Tari Lengger sendiri memang diperkenalkan, tapi sama sekali tidak pernah dibahas ataupun dicuatkan sebagai elemen penting cerita. Apalagi soal tari lengger yang membawa maut. Cerita film ini justru mengambil perspektif utama seorang pria yang menjadi dokter di siang hari, dan menjadi pembunuh berantai pengoleksi jantung di malam hari. Si Dokter kemudian pindah ke desa kecil, buka praktek di sana. Di desa yang terkenal dengan tarian lenggernya tersebutlah, si Dokter bertemu dengan perempuan muda calon penari. Perempuan yang bakal mengacaukan denyut jantung – dan denyut kerjaan psikopatnya.
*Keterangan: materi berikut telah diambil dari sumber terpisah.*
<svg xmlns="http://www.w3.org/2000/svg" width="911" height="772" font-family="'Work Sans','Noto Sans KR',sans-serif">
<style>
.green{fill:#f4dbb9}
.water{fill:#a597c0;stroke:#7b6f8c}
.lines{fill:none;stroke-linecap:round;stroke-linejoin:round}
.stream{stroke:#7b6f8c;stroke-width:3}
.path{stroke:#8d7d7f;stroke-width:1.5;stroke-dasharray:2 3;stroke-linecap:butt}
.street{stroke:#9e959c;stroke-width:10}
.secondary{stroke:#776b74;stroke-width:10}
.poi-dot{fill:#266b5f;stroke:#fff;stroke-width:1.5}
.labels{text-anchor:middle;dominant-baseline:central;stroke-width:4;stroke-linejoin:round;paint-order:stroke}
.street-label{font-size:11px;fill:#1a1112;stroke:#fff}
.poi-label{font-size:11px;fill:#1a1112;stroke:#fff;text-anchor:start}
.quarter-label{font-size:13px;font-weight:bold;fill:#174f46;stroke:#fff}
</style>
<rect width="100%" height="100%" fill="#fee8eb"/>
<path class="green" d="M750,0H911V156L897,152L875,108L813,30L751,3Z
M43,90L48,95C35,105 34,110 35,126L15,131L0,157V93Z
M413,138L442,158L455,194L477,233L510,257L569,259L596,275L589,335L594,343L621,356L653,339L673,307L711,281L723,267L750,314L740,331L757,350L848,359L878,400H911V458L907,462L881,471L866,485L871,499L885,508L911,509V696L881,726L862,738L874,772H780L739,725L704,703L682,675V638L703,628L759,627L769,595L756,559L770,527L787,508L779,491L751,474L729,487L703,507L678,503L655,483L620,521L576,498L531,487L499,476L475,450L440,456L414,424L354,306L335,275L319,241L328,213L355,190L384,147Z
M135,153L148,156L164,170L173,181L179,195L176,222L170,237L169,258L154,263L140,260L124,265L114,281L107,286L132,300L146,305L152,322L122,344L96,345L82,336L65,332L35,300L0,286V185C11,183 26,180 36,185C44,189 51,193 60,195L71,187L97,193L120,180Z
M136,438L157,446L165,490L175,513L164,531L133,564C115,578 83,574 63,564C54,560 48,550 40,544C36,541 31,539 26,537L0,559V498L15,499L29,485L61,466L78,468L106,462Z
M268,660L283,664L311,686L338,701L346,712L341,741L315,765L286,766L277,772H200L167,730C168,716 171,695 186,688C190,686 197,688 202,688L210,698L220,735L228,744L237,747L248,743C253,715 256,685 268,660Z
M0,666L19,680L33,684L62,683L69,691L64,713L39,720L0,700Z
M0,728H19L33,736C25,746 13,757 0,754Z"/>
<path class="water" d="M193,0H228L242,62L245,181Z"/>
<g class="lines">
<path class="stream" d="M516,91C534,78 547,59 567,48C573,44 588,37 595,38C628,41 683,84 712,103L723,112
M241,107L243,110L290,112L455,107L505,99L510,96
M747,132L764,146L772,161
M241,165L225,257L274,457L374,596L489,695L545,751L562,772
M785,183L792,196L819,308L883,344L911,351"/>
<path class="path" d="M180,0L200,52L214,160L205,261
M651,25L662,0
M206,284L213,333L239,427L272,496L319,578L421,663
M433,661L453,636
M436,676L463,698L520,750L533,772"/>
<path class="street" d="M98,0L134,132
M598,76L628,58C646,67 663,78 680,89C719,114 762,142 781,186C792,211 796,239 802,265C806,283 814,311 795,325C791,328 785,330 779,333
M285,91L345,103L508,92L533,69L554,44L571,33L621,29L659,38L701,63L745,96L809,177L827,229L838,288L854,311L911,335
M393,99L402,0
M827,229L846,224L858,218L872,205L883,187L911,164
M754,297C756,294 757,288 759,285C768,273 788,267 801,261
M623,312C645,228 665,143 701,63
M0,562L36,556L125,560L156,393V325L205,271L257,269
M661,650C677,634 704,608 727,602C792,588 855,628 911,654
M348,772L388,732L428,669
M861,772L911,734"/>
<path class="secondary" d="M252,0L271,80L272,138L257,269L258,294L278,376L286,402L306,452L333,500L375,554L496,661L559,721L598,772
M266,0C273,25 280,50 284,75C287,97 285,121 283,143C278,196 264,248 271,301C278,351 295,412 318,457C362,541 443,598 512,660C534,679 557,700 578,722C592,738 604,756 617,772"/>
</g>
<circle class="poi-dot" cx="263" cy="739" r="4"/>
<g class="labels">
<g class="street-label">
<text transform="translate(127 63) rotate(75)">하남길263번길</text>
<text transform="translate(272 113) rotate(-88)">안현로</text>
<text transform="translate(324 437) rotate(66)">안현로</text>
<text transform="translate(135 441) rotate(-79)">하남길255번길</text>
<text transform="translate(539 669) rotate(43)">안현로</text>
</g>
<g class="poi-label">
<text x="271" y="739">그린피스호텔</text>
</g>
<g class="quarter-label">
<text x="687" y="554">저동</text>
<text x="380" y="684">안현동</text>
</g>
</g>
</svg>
See, ‘Dokter Maut’ lebih cocok dijadikan tajuk, kalo memang mau diganti. But, in fact, film ini seharusnya dibiarkan saja dengan judul originalnya. ‘Detak’. Karena memang soal detak jantung itulah yang menjadi heart dari cerita film ini. Motivasi si dokter sebenarnya cukup intriguing. Heck, karakter seorang serial killer karena trauma kekerasan rumah tangga semasa kecil memanglah intriguing. Sayangnya film ini sendiri gak punya ide yang pasti soal bagaimana menceritakan, menggali, dan mengembangkan itu semua. Sepertinya inilah film pertama yang kutonton yang sukses membuat pembunuh berantai tampak membosankan. Bahkan menakutkan pun tidak. Karakternya begitu… datar dan gakjelas. Kita tahu dia mencabut jantung korban-korban, dan mengumpulkan jantung-jantung tersebut. Kita tahu dia merasa nyaman mendengar bunyi detak jantung yang teratur, dan kemudian nanti dia kalut sendiri saat jantungnya dag-dig-dug gak karuan karena melihat gadis penari yang cantik. Seharusnya ada sesuatu yang diceritakan di sini, tapi film tidak berhasil mencuatkan hal tersebut. Dan ini bukan karena film tergagap dalam menyampaikan topik yang berat, atau semacamnya. Melainkan karena film memang tidak membahas apa-apa sepanjang durasinya.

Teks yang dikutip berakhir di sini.